[Data excerpts]
++++

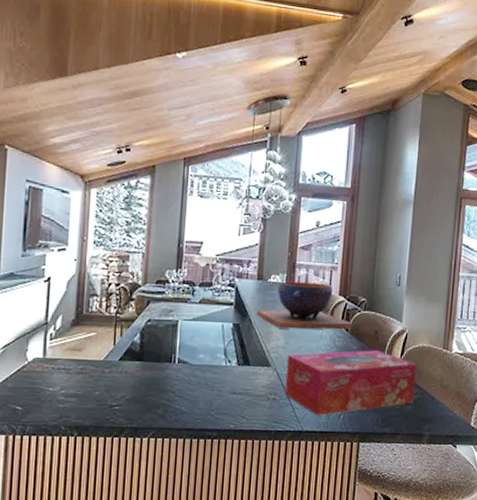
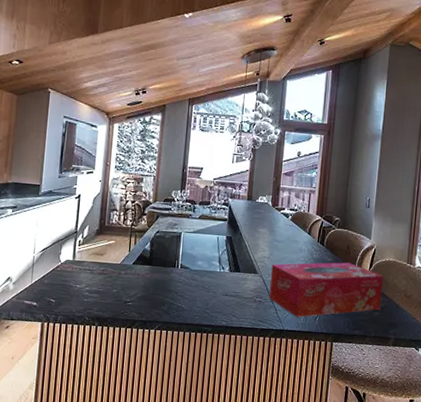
decorative bowl: present [256,281,353,330] -> none [246,201,328,244]

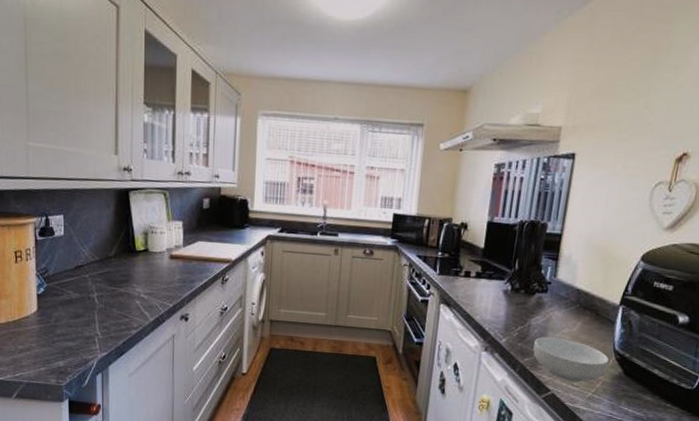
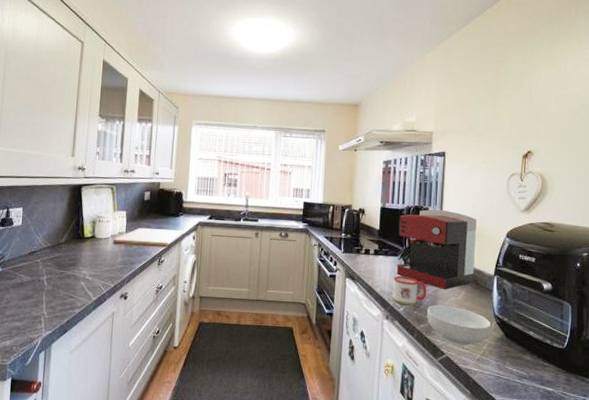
mug: none [493,302,536,337] -> present [392,275,427,306]
coffee maker: none [501,225,606,320] -> present [397,209,477,289]

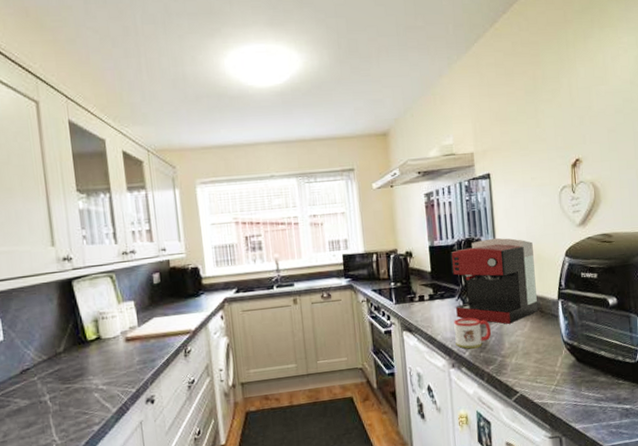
cereal bowl: present [427,305,491,345] -> none [494,340,562,380]

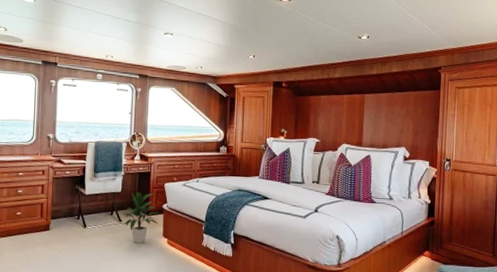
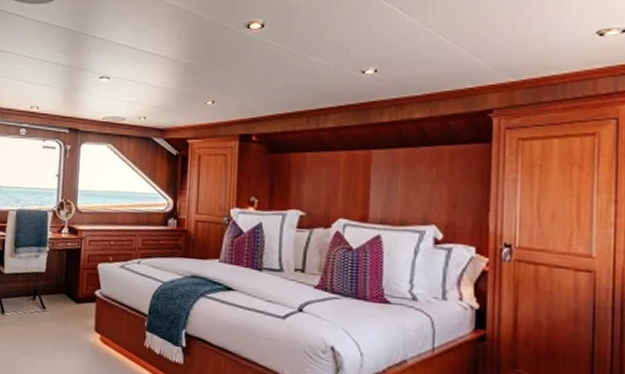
indoor plant: present [122,192,161,244] -> none [46,273,93,339]

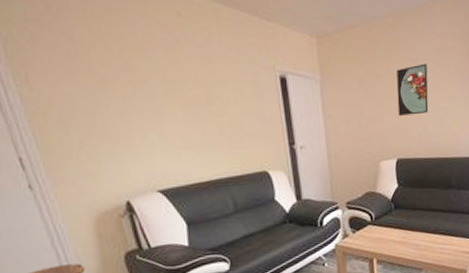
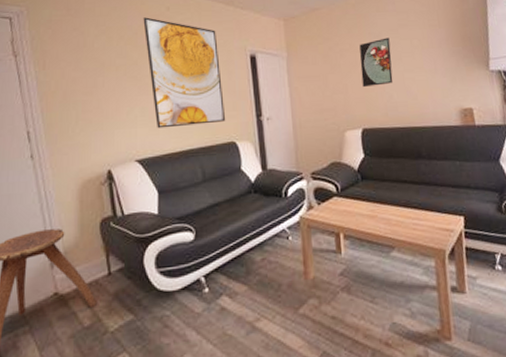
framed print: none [149,23,256,156] -> present [143,17,226,129]

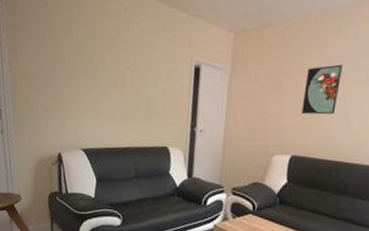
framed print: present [143,17,226,129] -> none [101,16,167,127]

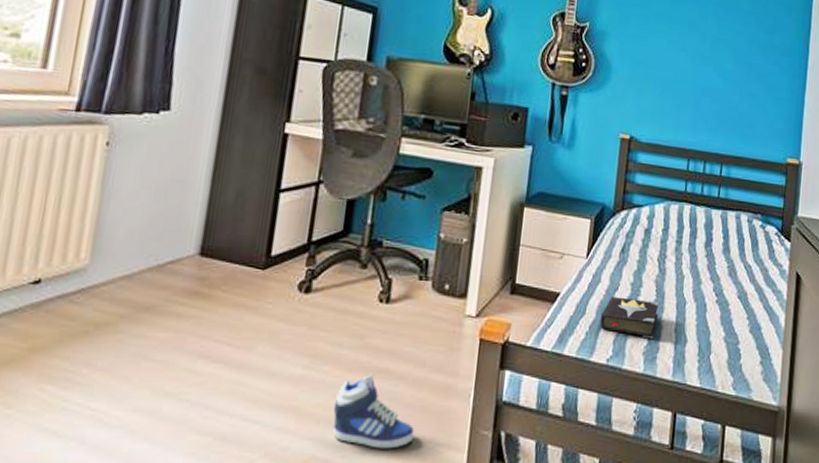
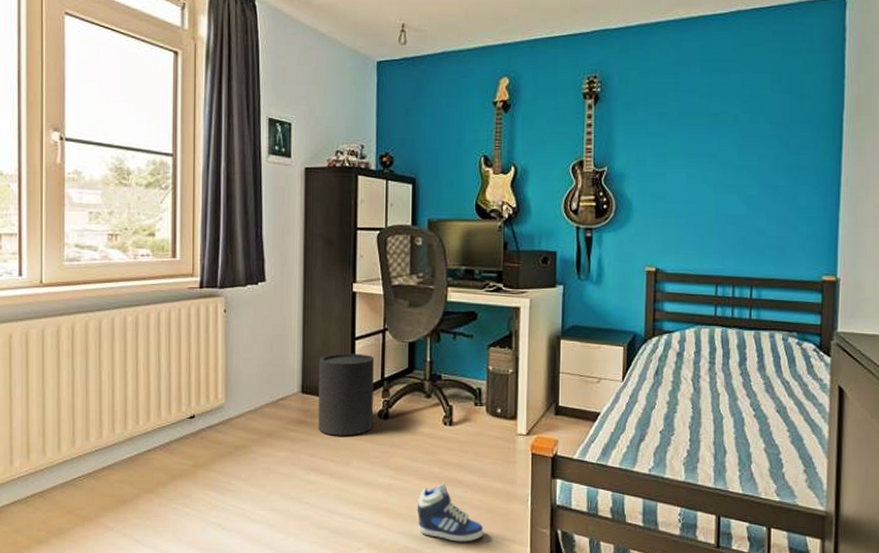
trash can: none [216,208,301,313] -> present [318,353,374,436]
hardback book: present [600,296,658,339] -> none [639,414,696,451]

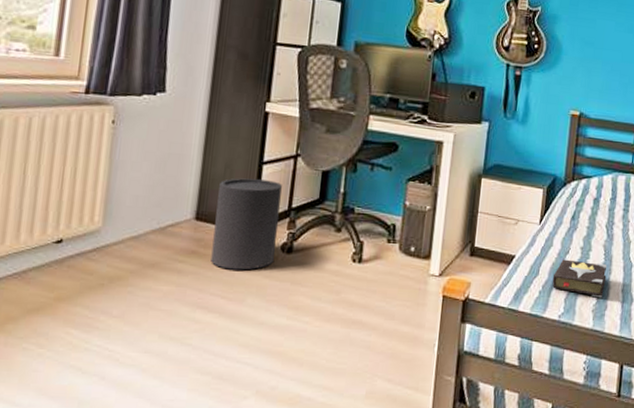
sneaker: present [416,483,484,542] -> none [314,325,386,390]
hardback book: none [639,414,696,451] -> present [552,259,607,298]

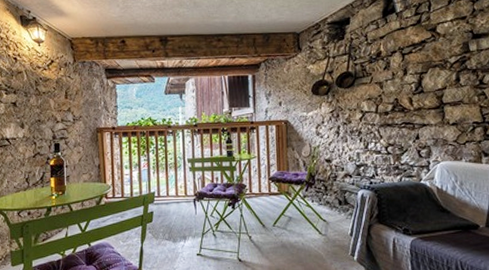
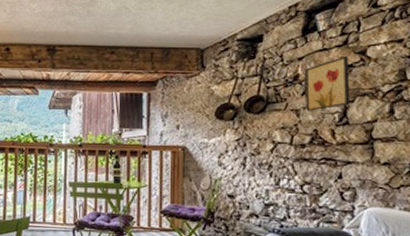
wall art: none [386,33,425,83] -> present [305,55,351,111]

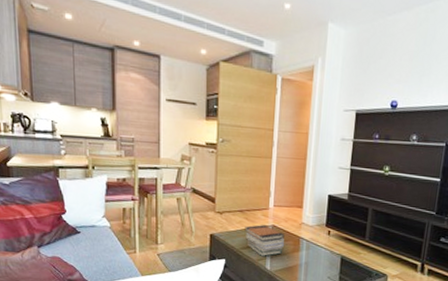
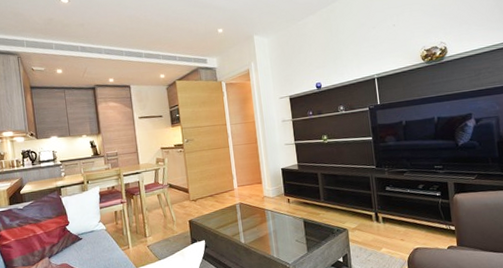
book stack: present [244,225,284,256] -> none [216,204,252,232]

++++

Repeat the entries exactly. Any picture is to be left out.

decorative bowl: present [256,281,353,330] -> none [246,201,328,244]

mug: none [493,302,536,337] -> present [392,275,427,306]
coffee maker: none [501,225,606,320] -> present [397,209,477,289]

cereal bowl: present [427,305,491,345] -> none [494,340,562,380]

indoor plant: present [122,192,161,244] -> none [46,273,93,339]

framed print: none [149,23,256,156] -> present [143,17,226,129]

framed print: present [143,17,226,129] -> none [101,16,167,127]

trash can: none [216,208,301,313] -> present [318,353,374,436]
hardback book: present [600,296,658,339] -> none [639,414,696,451]

sneaker: present [416,483,484,542] -> none [314,325,386,390]
hardback book: none [639,414,696,451] -> present [552,259,607,298]

wall art: none [386,33,425,83] -> present [305,55,351,111]

book stack: present [244,225,284,256] -> none [216,204,252,232]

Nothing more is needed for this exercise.